Blogmeister's note: RudyG has disappeared in the wilds of the Yucatan, perhaps seeking some Truth to shed light on Rudy's piece last week on the movie, Apocalypto that is set somewhere in the same latitude as Yucatan. In his absence La Bloga welcomes a guest columnist.
Last week, it was a pleasure to introduce the reminiscenses of a Spanish-language media pioneer of the modern era, Hugo Garcia. Here's Hugo's follow up on the early history of the LA Express, an interlude with Telly Savalas AKA "Kojak". Savalas carried el papel of the eponymous teevee show's detective.
Getting ethnic with Kojak
On my day off I took my girlfriend Mercedes (now my wife) to the Alexandria Hotel to check the renovations the LA Times had mentioned in a recent story.
The Alexandria Hotel at Spring and Fifth was a hot party spot for middle class Mexicanos in 1967. By the 70’s, it lost its magic.
At the lobby, we saw Telly Savalas aka Kojak walking towards us. His white dress shirt was tucked but unbuttoned, showing his hairy chest and panza.
I had always been a fan of Telly and was glad he was the star of the Kojak TV series. Fueled by the vodka, I introduced myself as a reporter and asked him for an interview about his ethnicity. Someone from his posse muttered. “No, he’s working now.”
He brushed off his aide, told us to meet him in his trailer in 30 minutes.
I called Entertainment Editor Mari Carmen, she said “great” and hung up. Twenty minutes went by. I called her again, sensing my impatience; she retorted, “I don’t even know who this senor is.“
I ran to my car four blocks away and got a tape recorder.
Telly motioned us to get comfortable for it was not a big trailer. One of his people motioned me to shut off the tape recorder but Telly said he had no problem with it.
The ethnicity angle had interested him and he was flattered I could remember most of the parts he had played in. “Oh you saw that one?” was his surprised response when I told him I had enjoyed his suave villain in a 1966 Kraft Theater TV drama.
I asked him if because of his Greek ethnicity he had only been offered to play villains, just like us Mexicans.

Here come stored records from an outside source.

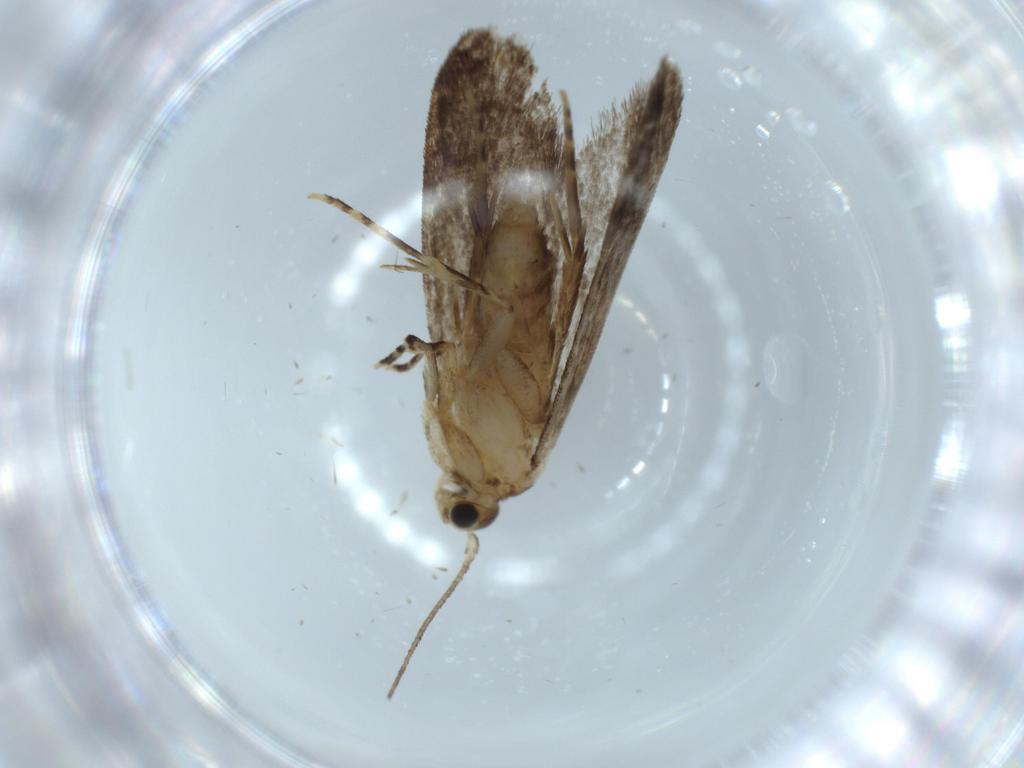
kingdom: Animalia
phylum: Arthropoda
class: Insecta
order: Lepidoptera
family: Tineidae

He grinned and said because Anglos were lazy and had trouble pronouncing his full name Aristoteles; he became “Telly”and now he was “Kojak.” Speaking of racism and stereotypes, he agreed the British were also quite adept.

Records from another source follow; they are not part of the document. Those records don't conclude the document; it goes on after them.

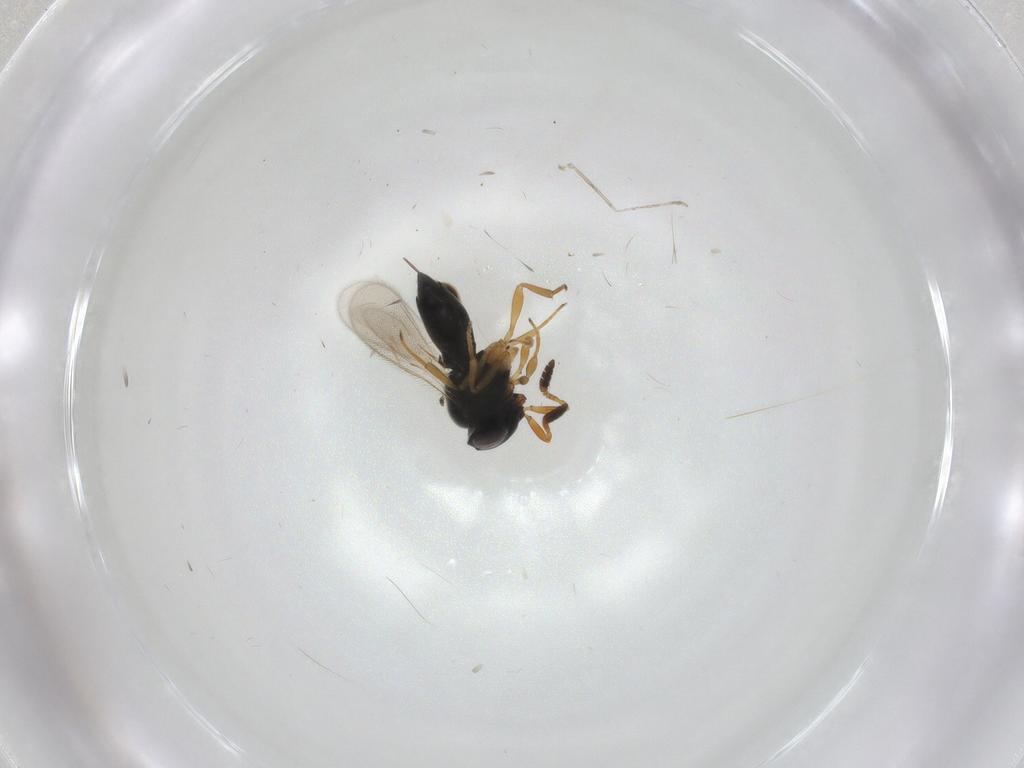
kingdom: Animalia
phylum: Arthropoda
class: Insecta
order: Hymenoptera
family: Scelionidae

I didn’t ask him about immigration but did ask him about his opinion on gun control, which was another hot topic at the time. “I support it,” was his unequivocal answer.

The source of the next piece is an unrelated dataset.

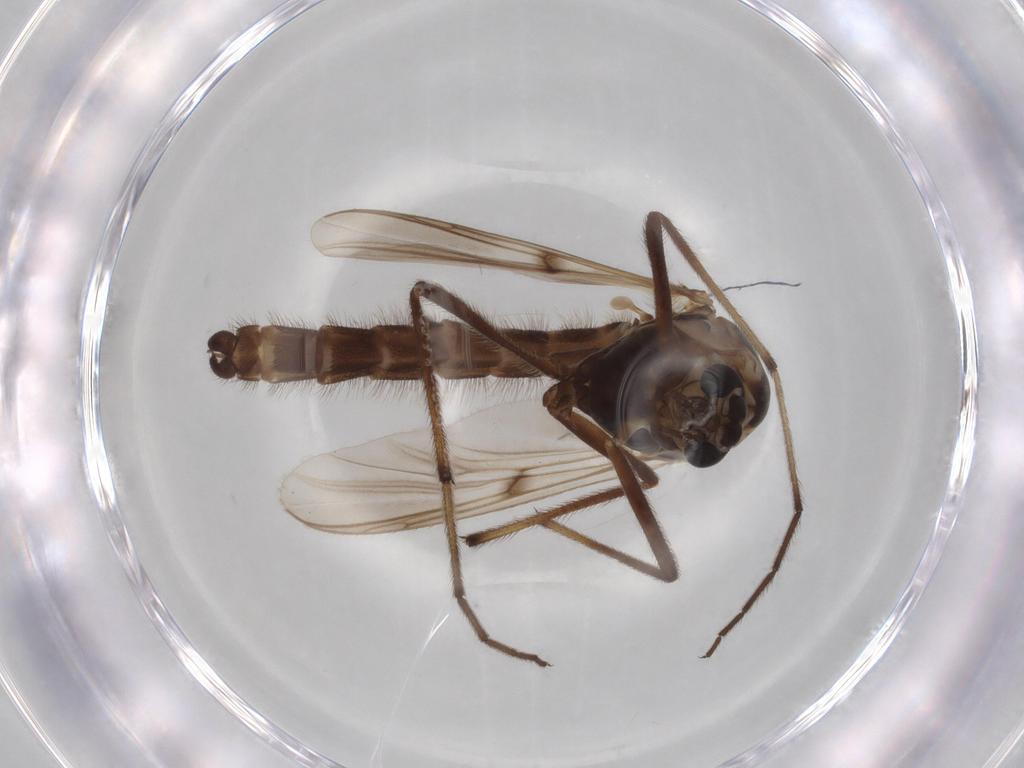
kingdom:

He said he employed his brother and some childhood friends to keep him from getting a fat head. The men behind him smiled and said they had no problem deflating his balloon.
When we were saying goodbye, Rafael Rosales and one of Fico’s brothers showed up to take a photo.
Rosales asked me who Telly was and I said he was a big movie star. He then handed the camera to Fico’s brother and joined us in the photo.
Next day Paul suggested talking to Ray Herbeck who received the use of an office for his public relations services.
Ray brushed off the ethnic angle but his face lit up when I told him about Telly’ssupport for gun control.
The next day the LA Times in its newsmaker section credited the LA Express for quoting “Kojak’s support for gun control.
Ray had been trying for weeks to get the Express noticed by the English language media.
Our publisher, el Licenciado Galvan would be pleased.
The following day a reporter for a British daily called from the East Coast. He had read the Times brief and wanted more material for his own story. He said “Kojak” was the top TV program in England and the fans couldn’t get enough of Telly.
I was tempted to tell him what Telly had said about British racism. I could have proved it because I had it on tape but sensed this would be beneath a journalist, even as aspiring one like myself.
I watched KNXT TV movie critic David Sheehan that night and he looked and sounded upset. Telly Savalas for gun control? What a laugh he spat since Kojak was in his opinion one of the most violent TV shows being aired and he went on and on showing examples of its violence.
Did my little story steal the thunder from his expose? Did Telly or his people know about Sheens upcoming expose and used me to blunt it? Sounds very farfetched but I later learned everything is possible in Hollywood.
Nevertheless, the story had put the LA Express on the map and I had enjoyed my five seconds of fame.